Well, c’mon, Stacey, it’s getting late.
Yeh, so it is
Doctor Spender’s waiting room is walled with plants – tall rubber plants with le
aves slickly green as though varnished, ferns drooping like miniature willow trees, needled cacti. They are real, not plastic, and this, obscurely, gives Stacey faith in Doctor Spender’s medical abilities. Stacey is the only person waiting. She riffles through magazines, looking only at the pictures. She is wearing her black skirt and a yellow tailored blouse, so it will be easier to strip to the waist in case he wants to listen to her lungs.

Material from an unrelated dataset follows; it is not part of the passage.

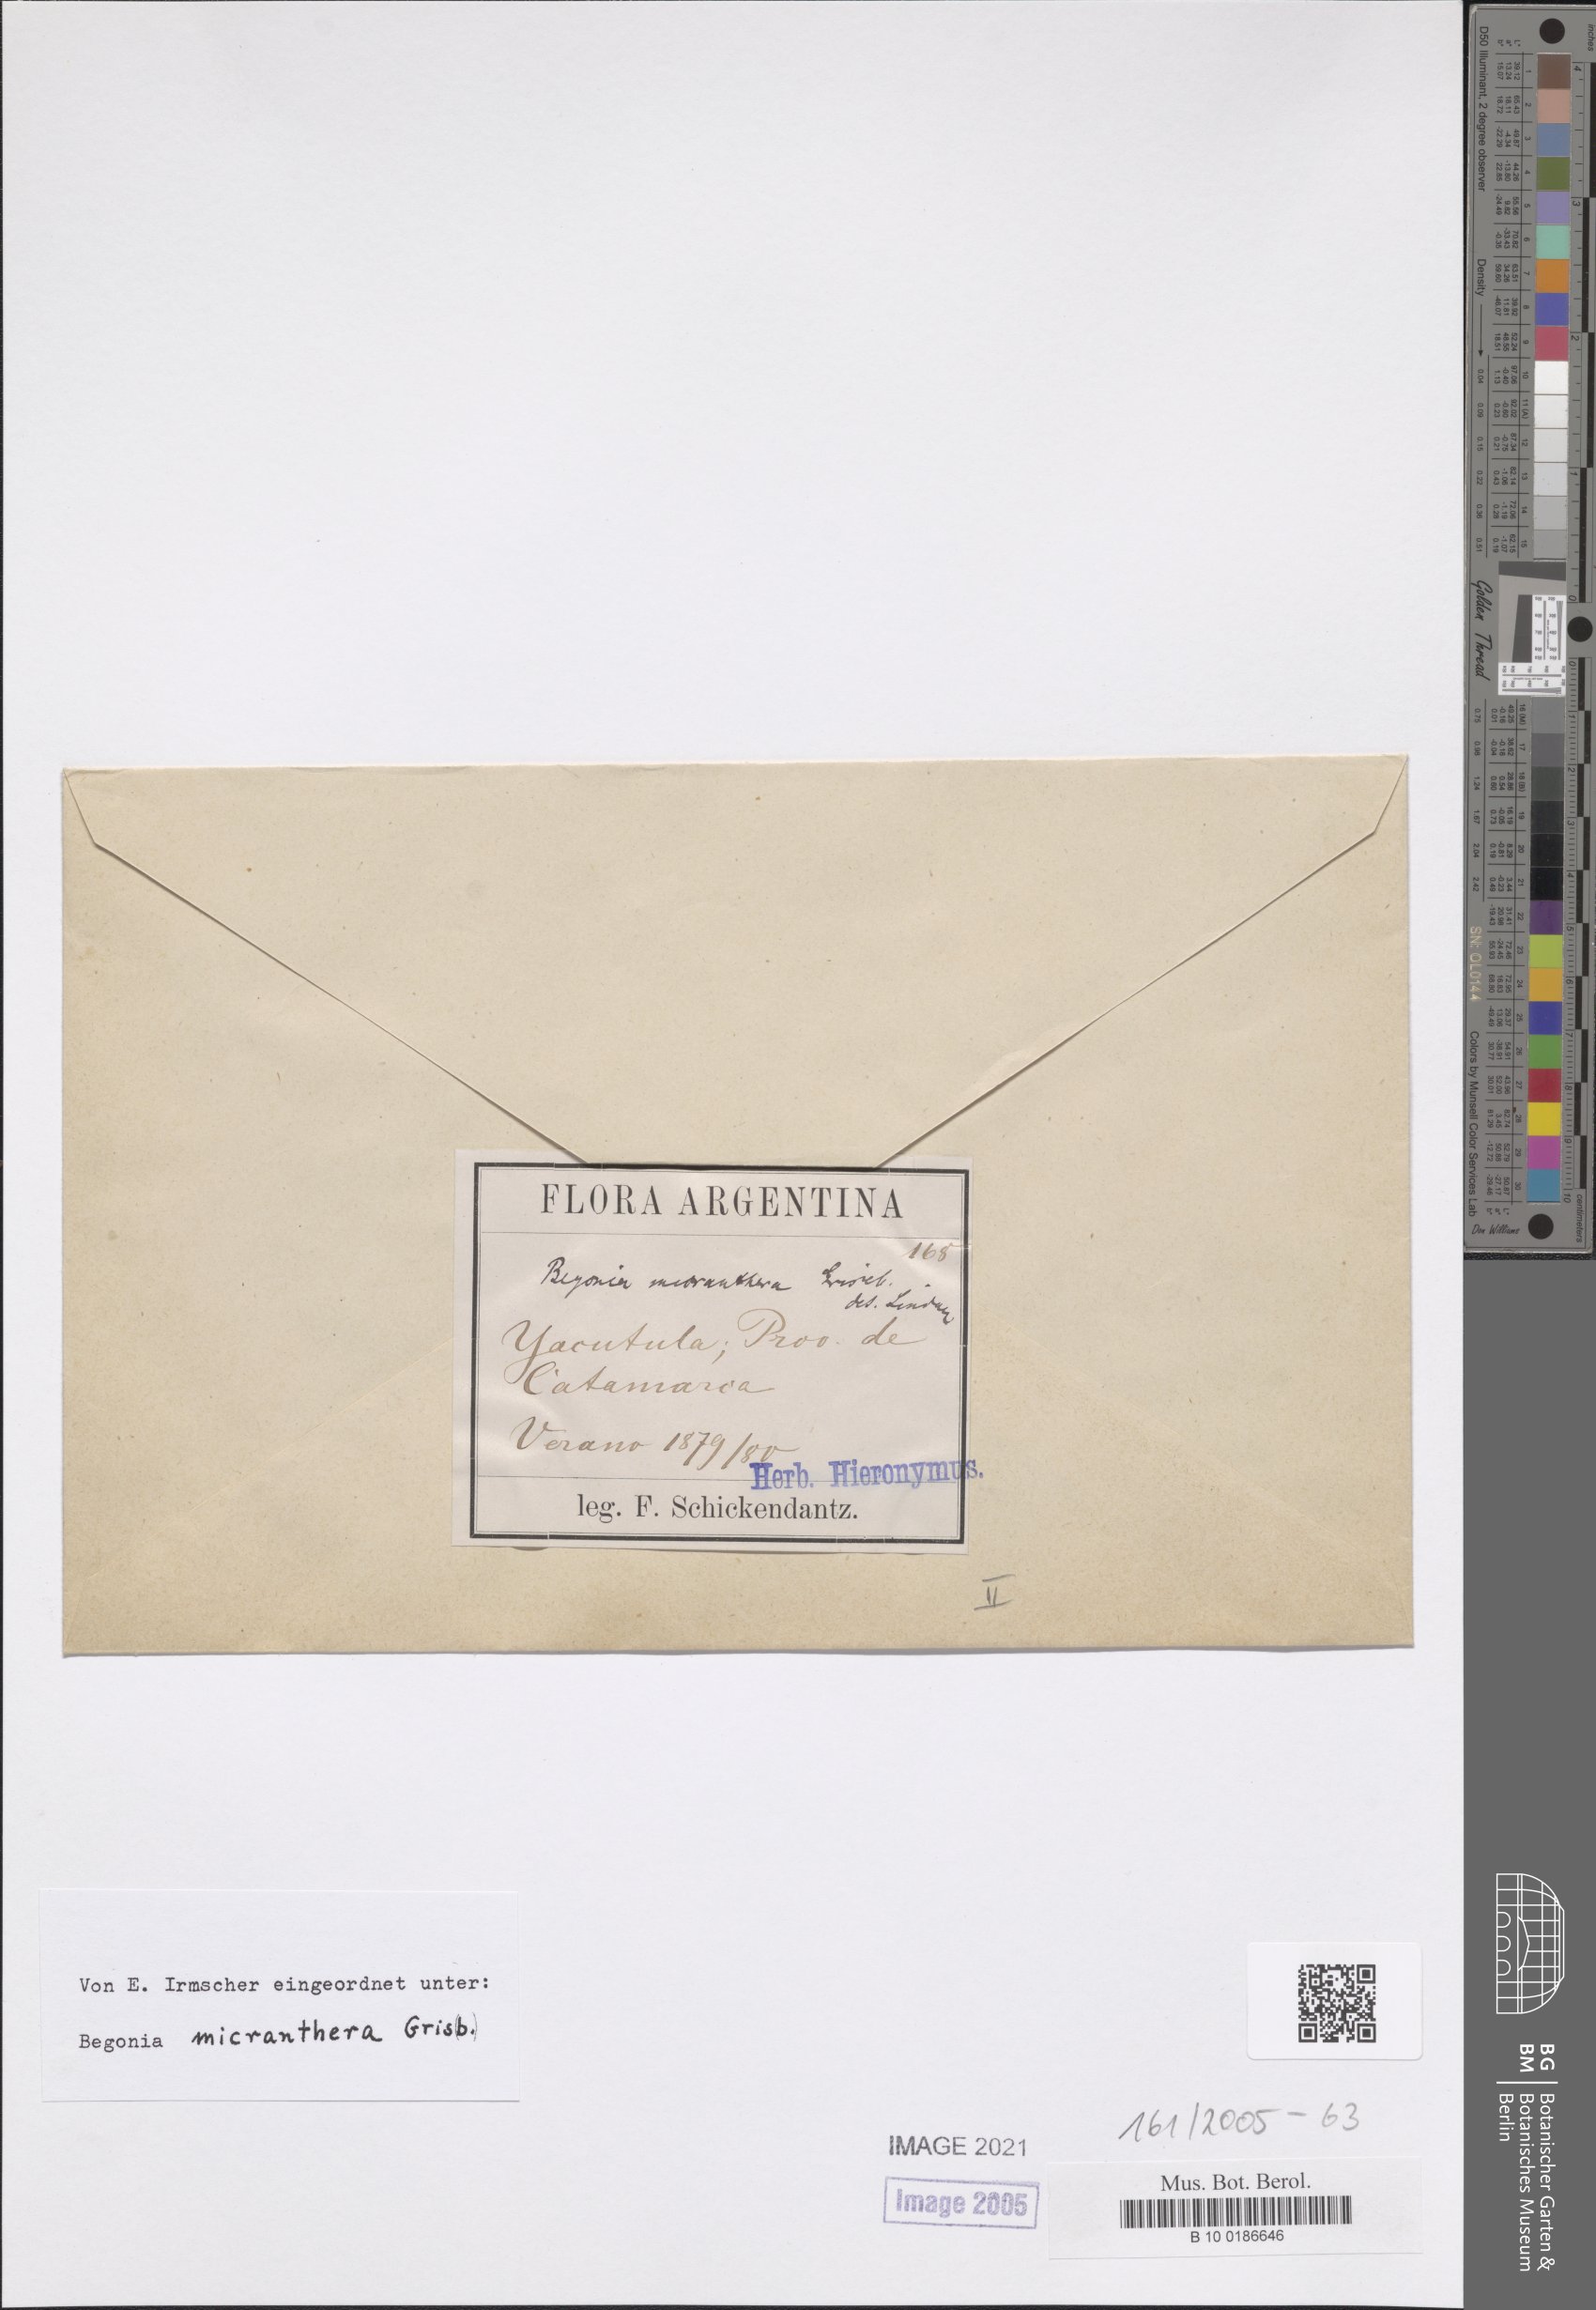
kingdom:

— Should I tell Mac I’ve been? I don’t think so. If there is something wrong, it would only worry him, and if there isn’t, he’d think I was neurotic. Boy, he’d sure be right about that. I shouldn’t have come. There isn’t a darned thing the matter with me. I wish I’d worn my blue suit instead of this skirt. Katie’s right – it looks like Victoriana. Does it, hell. Why should it? I only bought it last year. What does Mac think about Thor? What does Mac think about? What are you thinking about, Mac? Oh, nothing much. Well, what sort of a nothing? For heaven’s sake, Stacey, what does it matter?
Mac recounting, once, something that happened a long time ago. Don’t know why I did it, but when I was a kid Igot mad one day and shoved my fist through a pane of glass in the kitchen window. You did? It doesn’t sound like you. What did your dad say? Oh, he was furious, but he didn’t strap me. He said that even if I had lost my self-control, he wasn’t going to lose his. What did he do, then? Made me pray with him, for self-control. Sounds pretty funny, likely. Well, not all that funny. The prayer bit didn’t do much good, but he was right about the other. Yeh, I guess so.
— What really happened? How was it for him?
Mac, about Ian’s age, listening to his mother’s softly chiding voice. Must remember you are a minister’s son, dear, and set a good example. It isn’t asking very much dear and of course a BB gun is out of the question and it hurts me so when I hear you using swear words and. Mac, maybe only the once, when it was too much, his face like Ian’s face, inheld, bitterly uncommunicative, lashing out, not knowing he was going to smash the window until he had done it. Matthew, towering like Moses, bearing in his eyes the letter of the Law. Kneel down, Clifford, kneel down right here in the study with me, and we will both pray. Mac, longing for any whip rather than this one, knowing this occasion would never arise again, must not, looking at his father’s clamped-shut eyes, listening to the flat voice calling upon the lord of all the galaxies to bear witness to a fragmented square of a brittle substance called glass by some of the users of it who lived on a small planet and who must learn not to break, not by not wanting to, but by some other reinforced and steel means.